10th January 2007, Comments 0 comments

DUBAI, Jan 10, 2007 (AFP) - An Islamist group linked to Al-Qaeda has called for Algerians to carry out attacks on French nationals, in a message posted on the Internet.

DUBAI, Jan 10, 2007 (AFP) - An Islamist group linked to Al-Qaeda has called for Algerians to carry out attacks on French nationals, in a message posted on the Internet.

"Fight the nationals of France and the agents of the Crusaders occupying our land," said Abu Mussab Abdel Wadoud, leader of the Salafist Group for Preaching and Combat (GSPC).

"Our fathers and our ancestors fought against the French Crusaders who were driven out in humiliation," the GSPC chief said in the message dated January 3 that appeared on Islamist websites.

French intelligence services have said that the armed Islamist group poses the "number one terrorist threat" against France.

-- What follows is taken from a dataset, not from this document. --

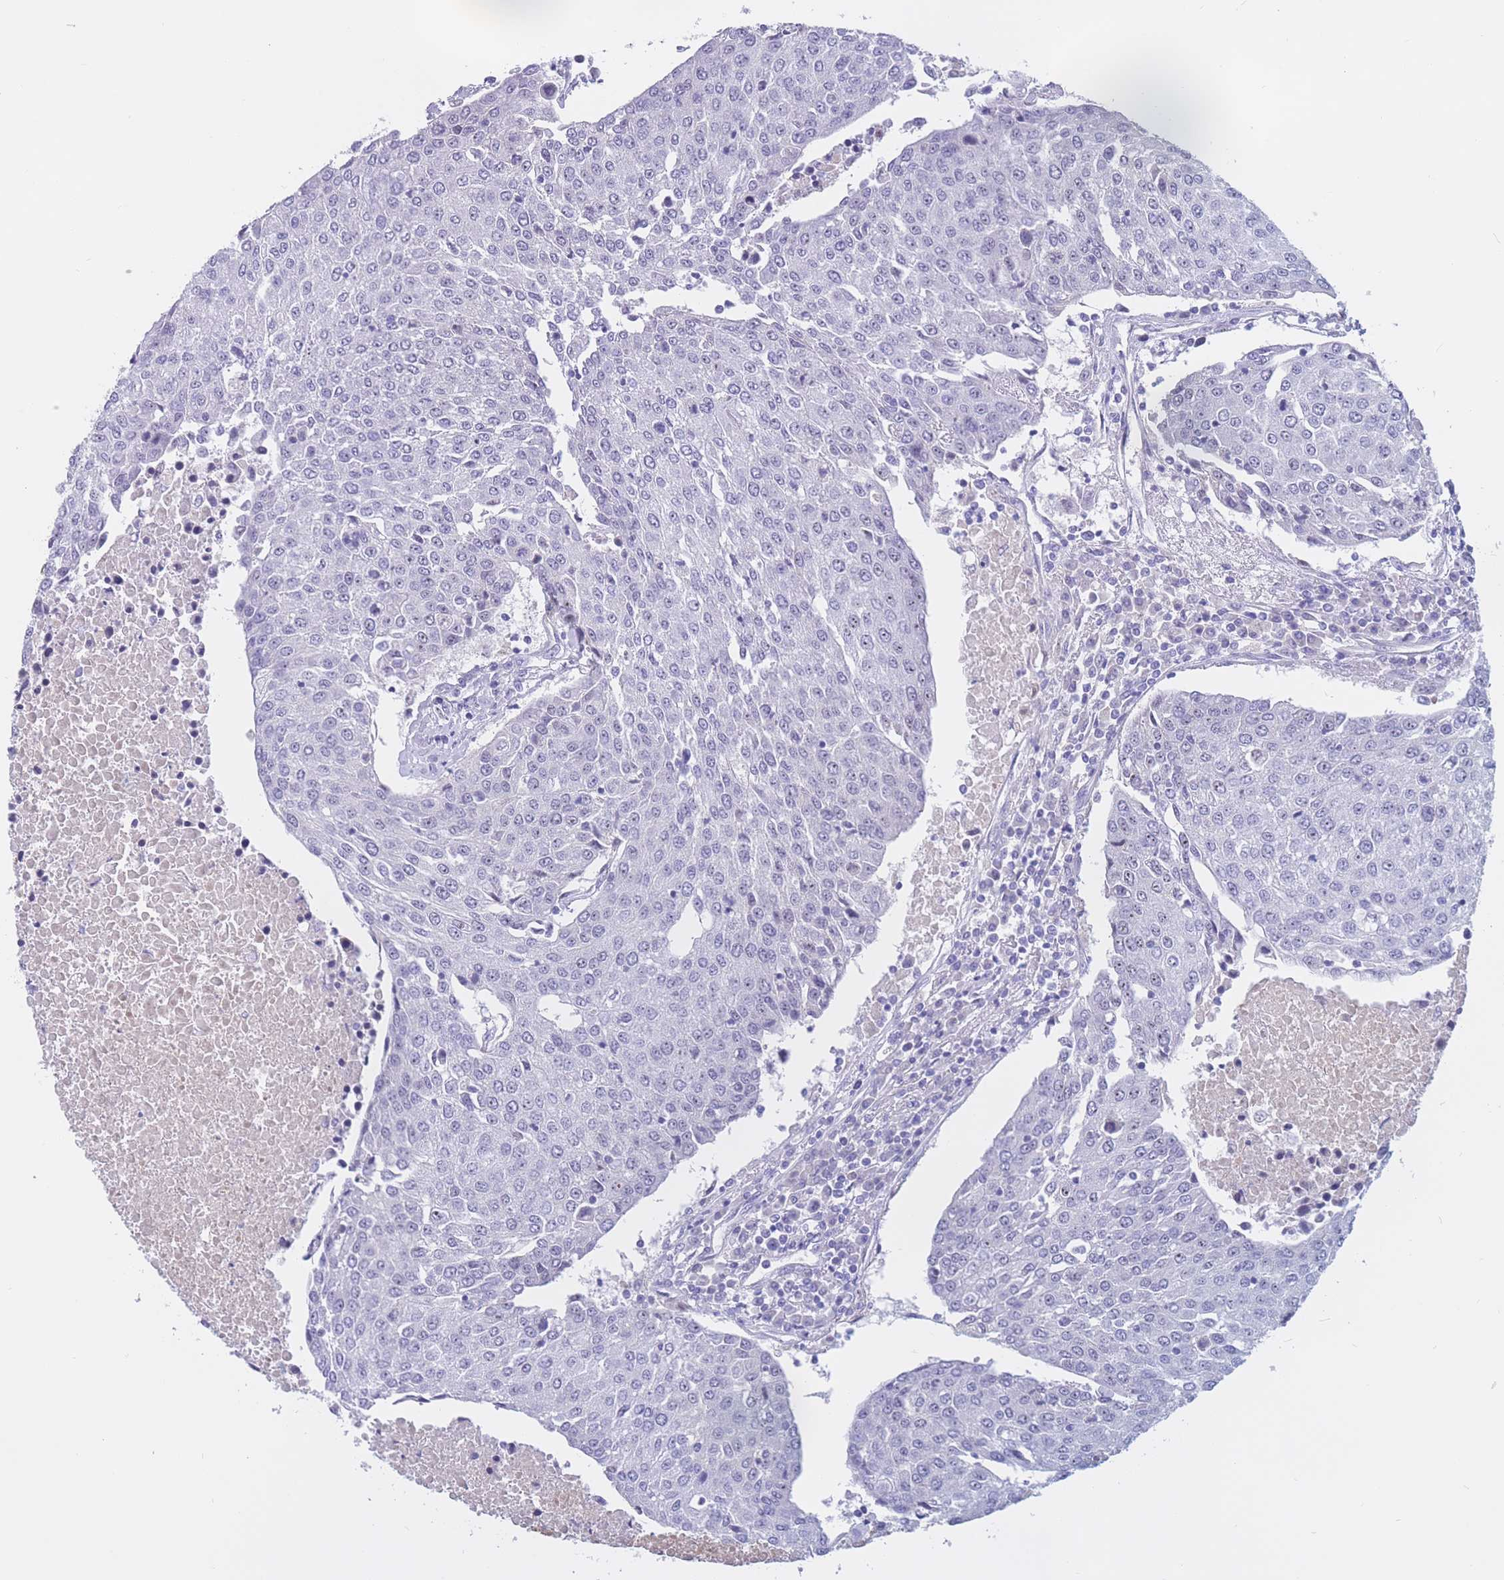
{"staining": {"intensity": "negative", "quantity": "none", "location": "none"}, "tissue": "urothelial cancer", "cell_type": "Tumor cells", "image_type": "cancer", "snomed": [{"axis": "morphology", "description": "Urothelial carcinoma, High grade"}, {"axis": "topography", "description": "Urinary bladder"}], "caption": "Tumor cells show no significant protein expression in urothelial cancer.", "gene": "BOP1", "patient": {"sex": "female", "age": 85}}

In an extract published Saturday in the daily al-Khabar, the head of the group said he had rejected a reconciliation offer renewed by Algerian President Abdelaziz Bouteflika, saying that he was waiting for "guidelines" from Al-Qaeda "for the next step."

"France which left through the door ... is coming back today through the

window" in Algeria, Abdel Wadoud said.

"America is also coming back through the door to share with France the spoils of our riches and control of our destiny, with the complicity of the thief of the house, Bouteflika," he charged.

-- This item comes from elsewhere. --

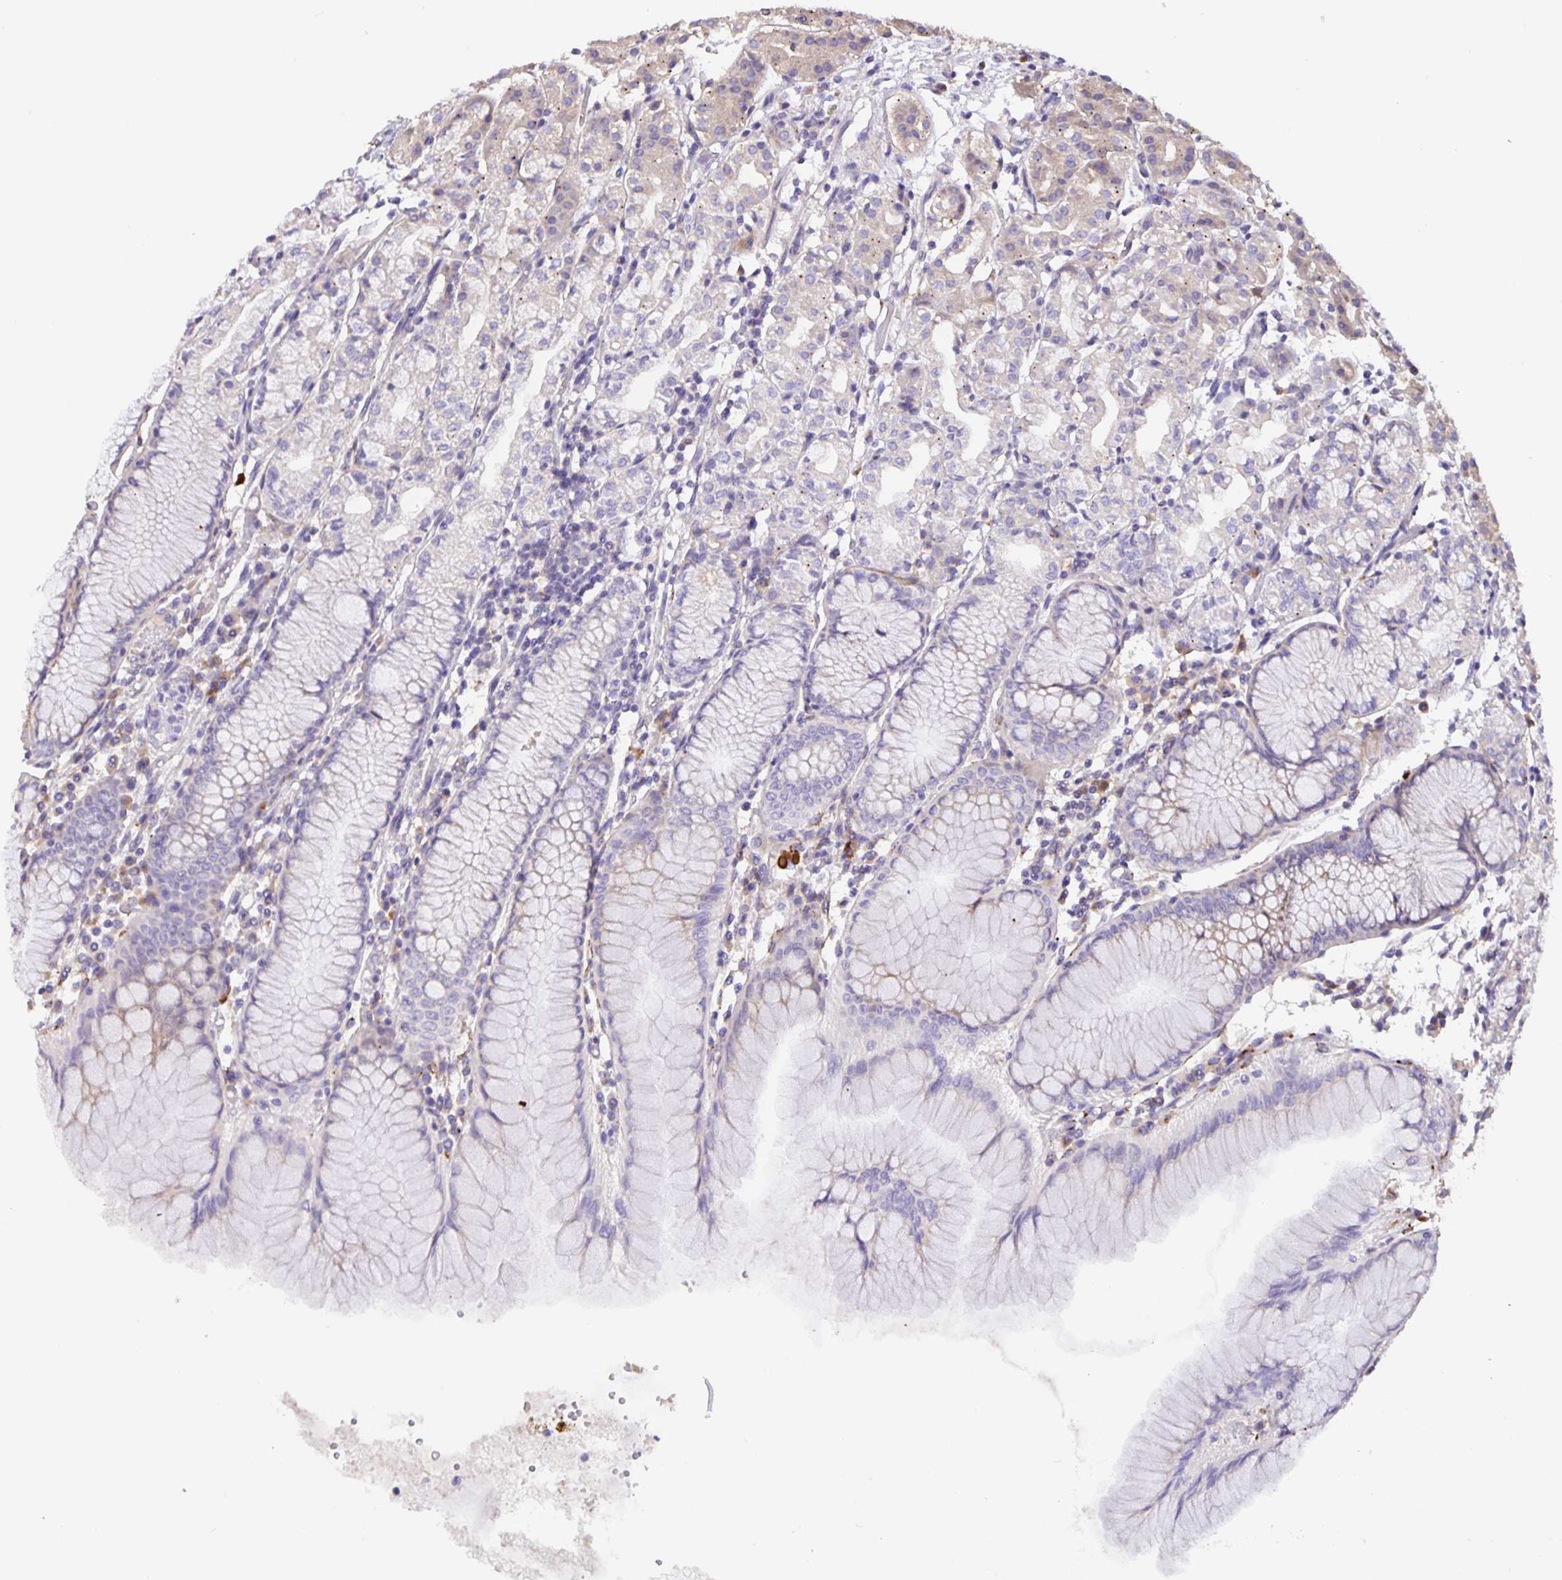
{"staining": {"intensity": "weak", "quantity": "<25%", "location": "cytoplasmic/membranous"}, "tissue": "stomach", "cell_type": "Glandular cells", "image_type": "normal", "snomed": [{"axis": "morphology", "description": "Normal tissue, NOS"}, {"axis": "topography", "description": "Stomach"}], "caption": "Histopathology image shows no protein expression in glandular cells of benign stomach. (DAB IHC with hematoxylin counter stain).", "gene": "EML6", "patient": {"sex": "female", "age": 57}}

He accused the president of "fighting against Islam under the banner of the leading heretic, the United States, and forging ties of friendship with the enemy of yesterday, France".

Paris has come under fire from Islamic radicals over its 2004 ban on religious insignia -- including the Muslim headscarf -- in state schools, as well as for its support for Algeria's government.

Formed in 1998 by dissidents of the Islamic Armed Group, GSPC is the only remaining radical movement that continues to wage an insurgency against the secular Algerian state.

In September the group officially placed itself at Al-Qaeda's orders, vowing allegiance to Osama bin Laden and support for the terror network's war on "crusaders" worldwide.

Bin Laden's right-hand man Ayman al-Zawahiri confirmed that the Algerian group was part of Al-Qaeda in a video released on the fifth anniversary of the September 11 attacks.

Zawahari called on the GSPC to step up its attacks against France, the United States and their allies.